Roles of Defects and Sb-Doping in the Thermoelectric Properties of Full-Heusler Fe 2 TiSn.

The potential of Fe ₂ TiSn full-Heusler compounds for thermoelectric applications has been suggested theoretically, but not yet proven experimentally, due to the difficulty in obtaining reproducible, homogeneous, phase-pure and defect-free samples. In this work, we studied Fe ₂ TiSn _{1- x} Sb _x polycrystals ( x from 0 to 0.6), fabricated by high-frequency melting and long-time high-temperature annealing. We obtained fairly good phase purity, a homogeneous microstructure, and good matrix stoichiometry.
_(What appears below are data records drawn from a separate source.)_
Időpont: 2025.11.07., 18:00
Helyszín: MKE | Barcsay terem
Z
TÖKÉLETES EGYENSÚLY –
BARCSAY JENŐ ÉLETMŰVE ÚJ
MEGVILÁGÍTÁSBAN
Although the intrinsic p-type transport behavior is dominant, n-type charge compensation by Sb-doping is demonstrated. Calculations of the formation energy of defects and electronic properties carried out using the density functional theory formalism reveal that charged iron vacancies V _Fe ^2- are the dominant defects responsible for the intrinsic p-type doping of Fe ₂ TiSn under all types of (except Fe-rich) growing conditions. In addition, Sb substitutions at the Sn site give rise either to Sb _Sn , Sb _Sn ¹⁺ , which are responsible for n-type doping and magnetism (Sb _Sn ) or to magnetic Sb _Sn ^1- , which act as additional p-type dopants. Our experimental data highlight good thermoelectric properties close to room temperature, with Seebeck coefficients up to 56 μV/K in the x = 0.2 sample and power factors up to 4.8 × 10 ^-4 W m ^-1 K ^-2 in the x = 0.1 sample. Our calculations indicate the appearance of a pseudogap under Ti-rich conditions and a large Sb-doping level, possibly improving further the thermoelectric properties.